Congress recently passed the Fannie Lou Hamer, Rosa Parks, and Coretta Scott King Voting Rights Act Reauthorization and Amendments Act of 2006 (HR 9). I was pleased to join an overwhelming majority of my colleagues in support of this legislation.

The First Reconstruction Act of 1867 required states to revise their state Constitutions to guarantee male citizens of all races the right to vote. However, African Americans were frequently denied this right in many southern states despite Constitutional amendments until the passage of the Voting Rights Act. The Voting Rights Act of 1965 enabled the federal government to enforce laws which gave African Americans the right to vote. The Voting Rights Act, renewed in 1968, 1972, 1982, and 2006 continues to assure that all Americans are provided the right to vote.

The Voting Rights Act expressly prohibits state or local entities from impairing the right of any citizen to vote. The Act ensures voting rights for all citizens by prohibiting the use of any type of literacy test or device for voter registration, monitoring changes in election law in jurisdictions with a history of discrimination, and allowing federal election officials to observe election procedures in designated jurisdictions.

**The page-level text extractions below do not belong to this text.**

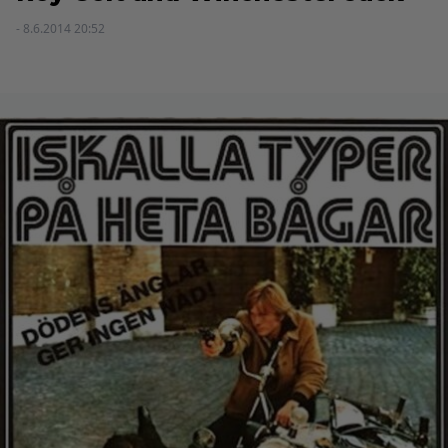
- 8.6.2014 20:52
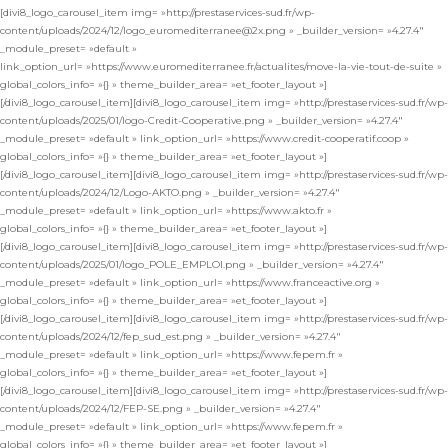
[divi8_logo_carousel_item img= »http://prestaservices-sud.fr/wp-
content/uploads/2024/12/logo_euromediterranee@2x.png » _builder_version= »4.27.4″
_module_preset= »default »
link_option_url= »https://www.euromediterranee.fr/actualites/move-la-vie-tout-de-suite »
global_colors_info= »{} » theme_builder_area= »et_footer_layout »]
[/divi8_logo_carousel_item][divi8_logo_carousel_item img= »http://prestaservices-sud.fr/wp-
content/uploads/2025/01/logo-Credit-Cooperative.png » _builder_version= »4.27.4″
_module_preset= »default » link_option_url= »https://www.credit-cooperatif.coop »
global_colors_info= »{} » theme_builder_area= »et_footer_layout »]
[/divi8_logo_carousel_item][divi8_logo_carousel_item img= »http://prestaservices-sud.fr/wp-
content/uploads/2024/12/Logo-AKTO.png » _builder_version= »4.27.4″
_module_preset= »default » link_option_url= »https://www.akto.fr »
global_colors_info= »{} » theme_builder_area= »et_footer_layout »]
[/divi8_logo_carousel_item][divi8_logo_carousel_item img= »http://prestaservices-sud.fr/wp-
content/uploads/2025/01/logo_POLE_EMPLOI.png » _builder_version= »4.27.4″
_module_preset= »default » link_option_url= »https://www.franceactive.org »
global_colors_info= »{} » theme_builder_area= »et_footer_layout »]
[/divi8_logo_carousel_item][divi8_logo_carousel_item img= »http://prestaservices-sud.fr/wp-
content/uploads/2024/12/fep_sud_est.png » _builder_version= »4.27.4″
_module_preset= »default » link_option_url= »https://www.fepem.fr »
global_colors_info= »{} » theme_builder_area= »et_footer_layout »]
[/divi8_logo_carousel_item][divi8_logo_carousel_item img= »http://prestaservices-sud.fr/wp-
content/uploads/2024/12/FEP-SE.png » _builder_version= »4.27.4″
_module_preset= »default » link_option_url= »https://www.fepem.fr »
global_colors_info= »{} » theme_builder_area= »et_footer_layout »]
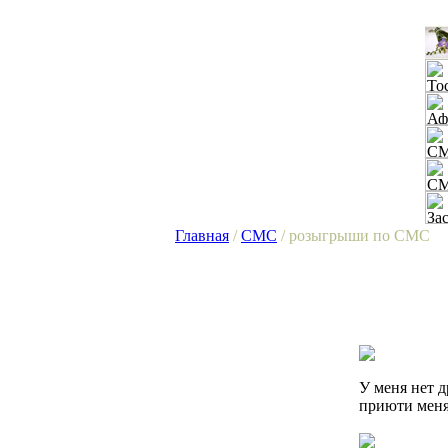
Главная
/
СМС
/ розыгрыши по СМС
У меня нет д
приюти меня.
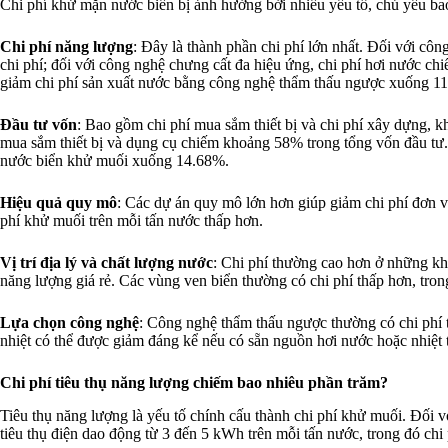
Chi phí khử mặn nước biển bị ảnh hưởng bởi nhiều yếu tố, chủ yếu b
Chi phí năng lượng
: Đây là thành phần chi phí lớn nhất. Đối với cô
chi phí; đối với công nghệ chưng cất đa hiệu ứng, chi phí hơi nước c
giảm chi phí sản xuất nước bằng công nghệ thẩm thấu ngược xuống 11
Đầu tư vốn
: Bao gồm chi phí mua sắm thiết bị và chi phí xây dựng, k
mua sắm thiết bị và dụng cụ chiếm khoảng 58% trong tổng vốn đầu tư.
nước biển khử muối xuống 14.68%.
Hiệu quả quy mô
: Các dự án quy mô lớn hơn giúp giảm chi phí đơn v
phí khử muối trên mỗi tấn nước thấp hơn.
Vị trí địa lý và chất lượng nước
: Chi phí thường cao hơn ở những k
năng lượng giá rẻ. Các vùng ven biển thường có chi phí thấp hơn, tron
Lựa chọn công nghệ
: Công nghệ thẩm thấu ngược thường có chi phí t
nhiệt có thể được giảm đáng kể nếu có sẵn nguồn hơi nước hoặc nhiệt th
Chi phí tiêu thụ năng lượng chiếm bao nhiêu phần trăm?
Tiêu thụ năng lượng là yếu tố chính cấu thành chi phí khử muối. Đối 
tiêu thụ điện dao động từ 3 đến 5 kWh trên mỗi tấn nước, trong đó chi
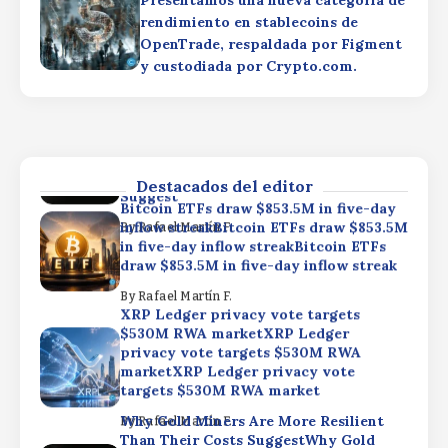
Presentamos una nueva categoría de
$530M RWA marketXRP Ledger
rendimiento en stablecoins de
privacy vote targets $530M RWA
OpenTrade, respaldada por Figment
marketXRP Ledger privacy vote
y custodiada por Crypto.com.
targets $530M RWA market
Why Gold Miners Are More Resilient
By
Rafael Martín F.
Than Their Costs SuggestWhy Gold
Miners Are More Resilient Than Their
Costs SuggestWhy Gold Miners Are
More Resilient Than Their Costs
Destacados del editor
Suggest
Bitcoin ETFs draw $853.5M in five-day
inflow streakBitcoin ETFs draw $853.5M
By
Rafael Martín F.
in five-day inflow streakBitcoin ETFs
draw $853.5M in five-day inflow streak
By
Rafael Martín F.
XRP Ledger privacy vote targets
$530M RWA marketXRP Ledger
privacy vote targets $530M RWA
marketXRP Ledger privacy vote
targets $530M RWA market
Why Gold Miners Are More Resilient
By
Rafael Martín F.
Than Their Costs SuggestWhy Gold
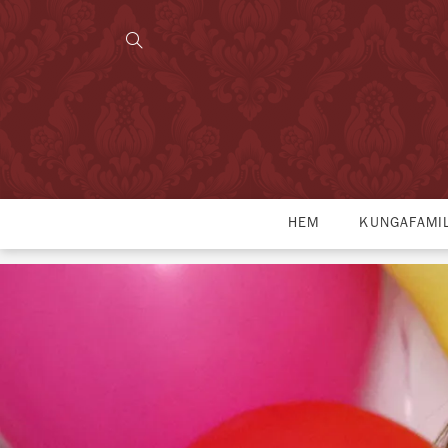
HEM
KUNGAFAMI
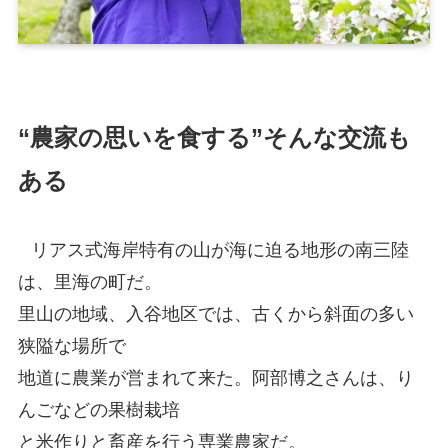
“農家の思いを食する”そんな交流も
ある
リアス式海岸特有の山が海に迫る地形の南三陸
は、里海の町だ。
里山の地域、入谷地区では、古くから斜面の多い
狭隘な場所で
地道に農業が営まれて来た。阿部博之さんは、り
んごなどの果樹栽培
と米作りと畜産を行う専業農家だ。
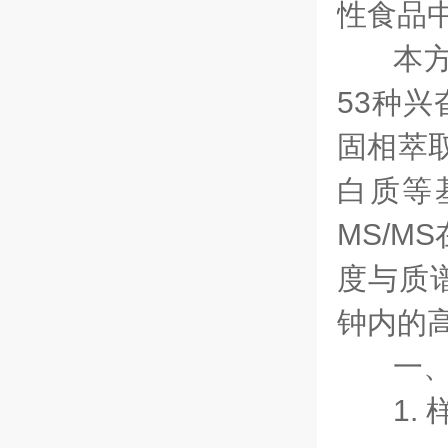
性食品
本
53种
固相萃
白质等
MS/MS
度与质
钟内的
一
1.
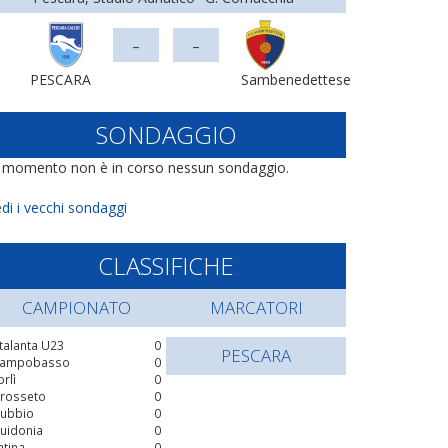
-
-
PESCARA
Sambenedettese
SONDAGGIO
l momento non è in corso nessun sondaggio.
di i vecchi sondaggi
CLASSIFICHE
CAMPIONATO
MARCATORI
talanta U23
0
PESCARA
ampobasso
0
orlì
0
rosseto
0
ubbio
0
uidonia
0
atina
0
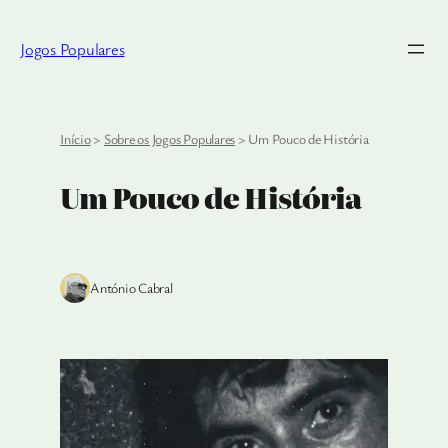
Saltar
para
Jogos Populares
o
conteúdo
Início
>
Sobre os Jogos Populares
>
Um Pouco de História
Um Pouco de História
António Cabral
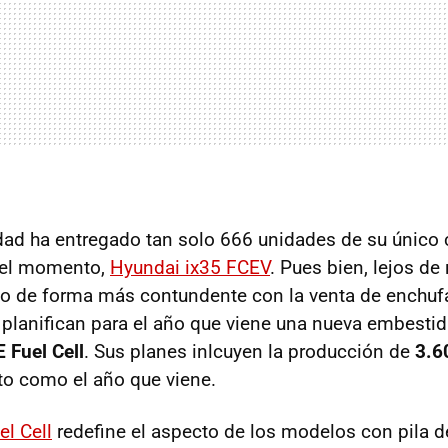
dad ha entregado tan solo 666 unidades de su único
 el momento,
Hyundai ix35 FCEV
. Pues bien, lejos de
do de forma más contundente con la venta de enchuf
y planifican para el año que viene una nueva embesti
 Fuel Cell
. Sus planes inlcuyen la producción de
3.6
o como el año que viene.
l Cell
redefine el aspecto de los modelos con pila d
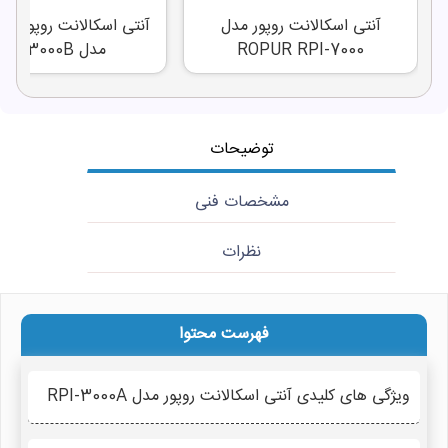
آنتی اسکالانت روپور مدل
ROPUR RPI-7000
مدل RPI-3000B
توضیحات
مشخصات فنی
نظرات
فهرست محتوا
ویژگی های کلیدی آنتی اسکالانت روپور مدل RPI-3000A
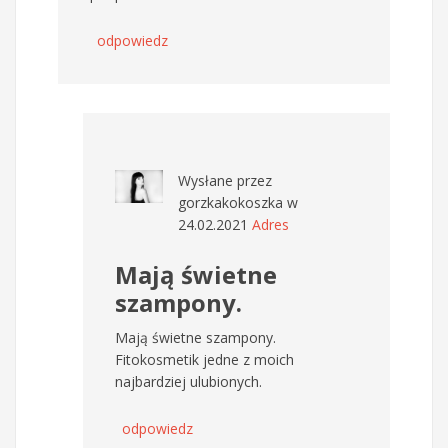
odpowiedz
Wysłane przez
gorzkakokoszka
w
24.02.2021
Adres
Mają świetne
szampony.
Mają świetne szampony.
Fitokosmetik jedne z moich
najbardziej ulubionych.
odpowiedz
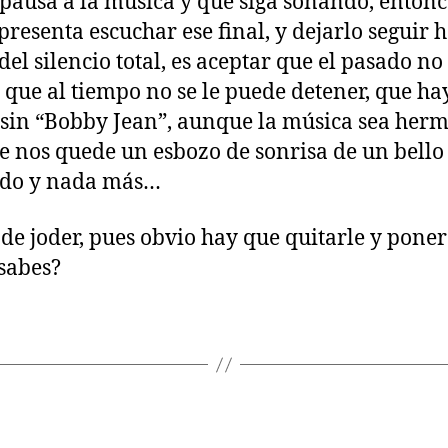
pausa a la música y que siga sonando, entonce
presenta escuchar ese final, y dejarlo seguir h
del silencio total, es aceptar que el pasado n
, que al tiempo no se le puede detener, que ha
 sin “Bobby Jean”, aunque la música sea herm
 nos quede un esbozo de sonrisa de un bello
rdo y nada más…
 de joder, pues obvio hay que quitarle y poner
¿sabes?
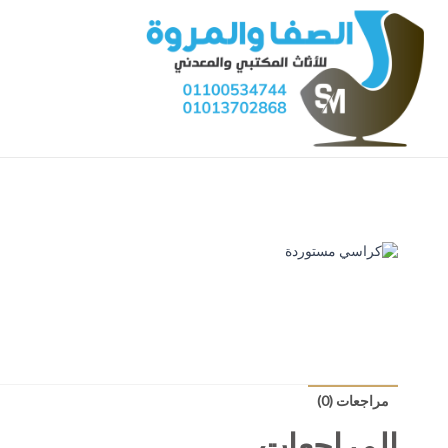
مراجعات (0)
المراجعات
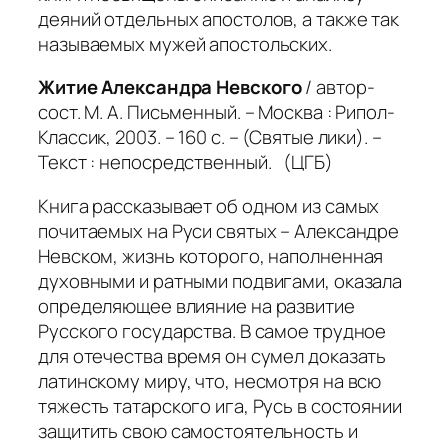
деяний отдельных апостолов, а также так
называемых мужей апостольских.
Житие Александра Невского
/ автор-
сост. М. А. Письменный. – Москва : Рипол-
Классик, 2003. – 160 с. – (Святые лики). –
Текст : непосредственный. (ЦГБ)
Книга рассказывает об одном из самых
почитаемых на Руси святых – Александре
Невском, жизнь которого, наполненная
духовными и ратными подвигами, оказала
определяющее влияние на развитие
Русского государства. В самое трудное
для отечества время он сумел доказать
латинскому миру, что, несмотря на всю
тяжесть татарского ига, Русь в состоянии
защитить свою самостоятельность и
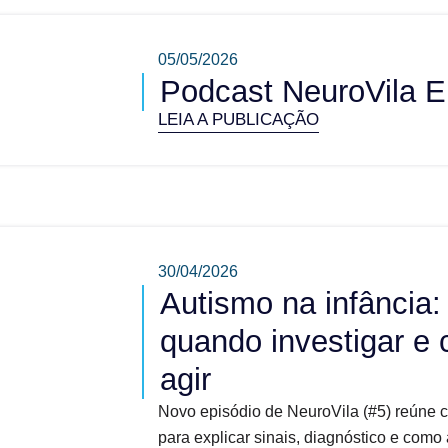
05/05/2026
Podcast NeuroVila E
LEIA A PUBLICAÇÃO
30/04/2026
Autismo na infância:
quando investigar e
agir
Novo episódio de NeuroVila (#5) reúne ciê
para explicar sinais, diagnóstico e como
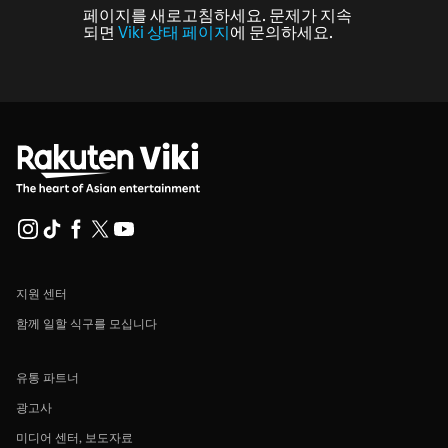
페이지를 새로고침하세요. 문제가 지속
되면
Viki 상태 페이지
에 문의하세요.
지원 센터
함께 일할 식구를 모십니다
유통 파트너
광고사
미디어 센터, 보도자료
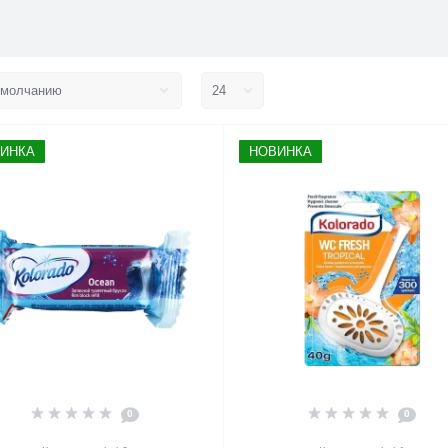
ИНКА
НОВИНКА
0
0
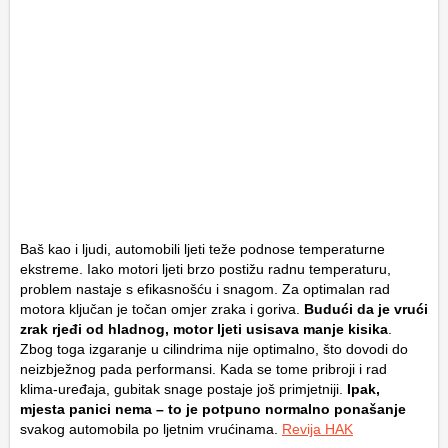
Baš kao i ljudi, automobili ljeti teže podnose temperaturne
ekstreme. Iako motori ljeti brzo postižu radnu temperaturu,
problem nastaje s efikasnošću i snagom. Za optimalan rad
motora ključan je točan omjer zraka i goriva.
Budući da je vrući
zrak rjeđi od hladnog, motor ljeti usisava manje kisika
.
Zbog toga izgaranje u cilindrima nije optimalno, što dovodi do
neizbježnog pada performansi. Kada se tome pribroji i rad
klima-uređaja, gubitak snage postaje još primjetniji.
Ipak,
mjesta panici nema – to je potpuno normalno ponašanje
svakog automobila po ljetnim vrućinama.
Revija HAK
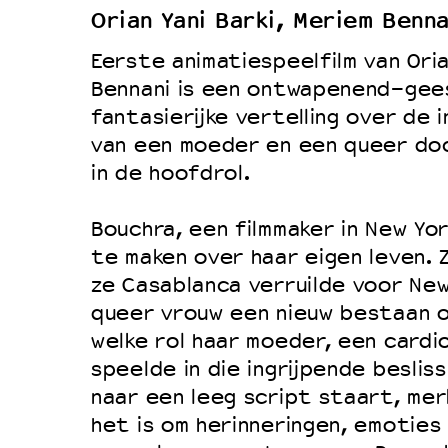
Orian Yani Barki, Meriem Benn
Duurzaamheid
Eerste animatiespeelfilm van Oria
Culturele boycot Israël
Bennani is een ontwapenend-gee
Ruimte voor artistieke vrijheid –
fantasierijke vertelling over de 
van een moeder en een queer do
in de hoofdrol.
Bouchra, een filmmaker in New Yo
te maken over haar eigen leven. Z
ze Casablanca verruilde voor New
queer vrouw een nieuw bestaan 
welke rol haar moeder, een cardio
speelde in die ingrijpende besliss
naar een leeg script staart, merk
het is om herinneringen, emoties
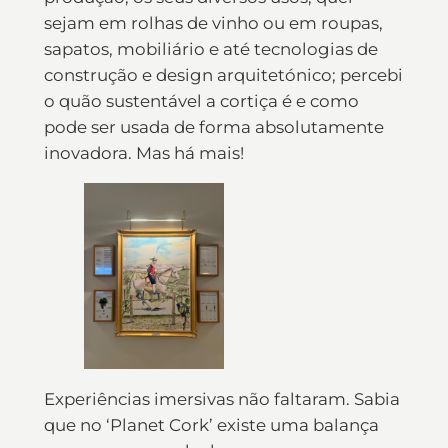
sejam em rolhas de vinho ou em roupas,
sapatos, mobiliário e até tecnologias de
construção e design arquitetónico; percebi
o quão sustentável a cortiça é e como
pode ser usada de forma absolutamente
inovadora. Mas há mais!
Experiências imersivas não faltaram. Sabia
que no ‘Planet Cork’ existe uma balança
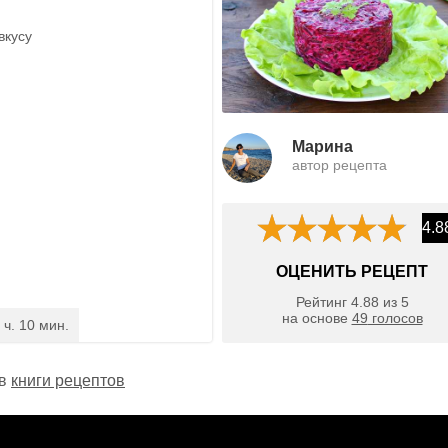
вкусу
Марина
автор рецепта
4.8
ОЦЕНИТЬ РЕЦЕПТ
Рейтинг
4.88
из
5
на основе
49
голосов
 ч. 10 мин.
 в
книги рецептов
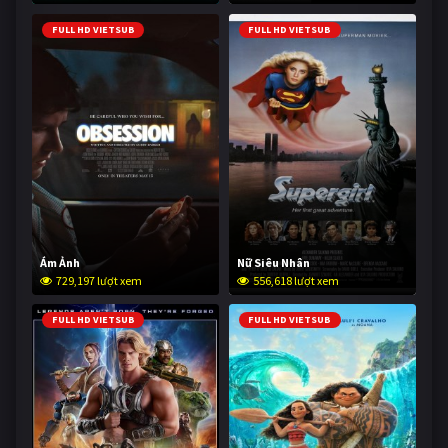
FULL HD VIETSUB
FULL HD VIETSUB
Ám Ảnh
Nữ Siêu Nhân
729,197 lượt xem
556,618 lượt xem
FULL HD VIETSUB
FULL HD VIETSUB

The success of the Voting Rights Act is unquestionable. Federal accountability ensured the enforcement of the Constitution. The Voting Rights Act led to dramatic increases in voter registration rates among African Americans and other minorities. Among other things, the Voting Rights Act continues to promote justice and equality in America by reducing the gap in voter registration rates among minorities.

The 2006 extension of the Voting Rights Act for an additional 25 years continues to ensure all citizens the right to vote. Key provisions of this require certain pre-approval for jurisdictions with histories of voting irregularities to have any changes in voting rules, such as a change in polling locations.

Representative John Lewis (D-GA), a leader and pioneer of the civil rights movement hailed the passage of the Voting Rights Act reauthorization as: “a great victory for the democratic process. It confirmed the commitment of this Congress, just like others before it, to the integrity and inclusiveness of the vote in America. The vote is precious, almost sacred. It is the most powerful non-violent tool we have in a democratic society. We have accomplished a great deal today to protect the security and integrity of the vote in America.”

The extension of the Voting Rights Act for another 25 years is an important step in preserving the right of every American citizen to participate freely in the democratic process. I am proud to cast my vote in favor of this important legislation.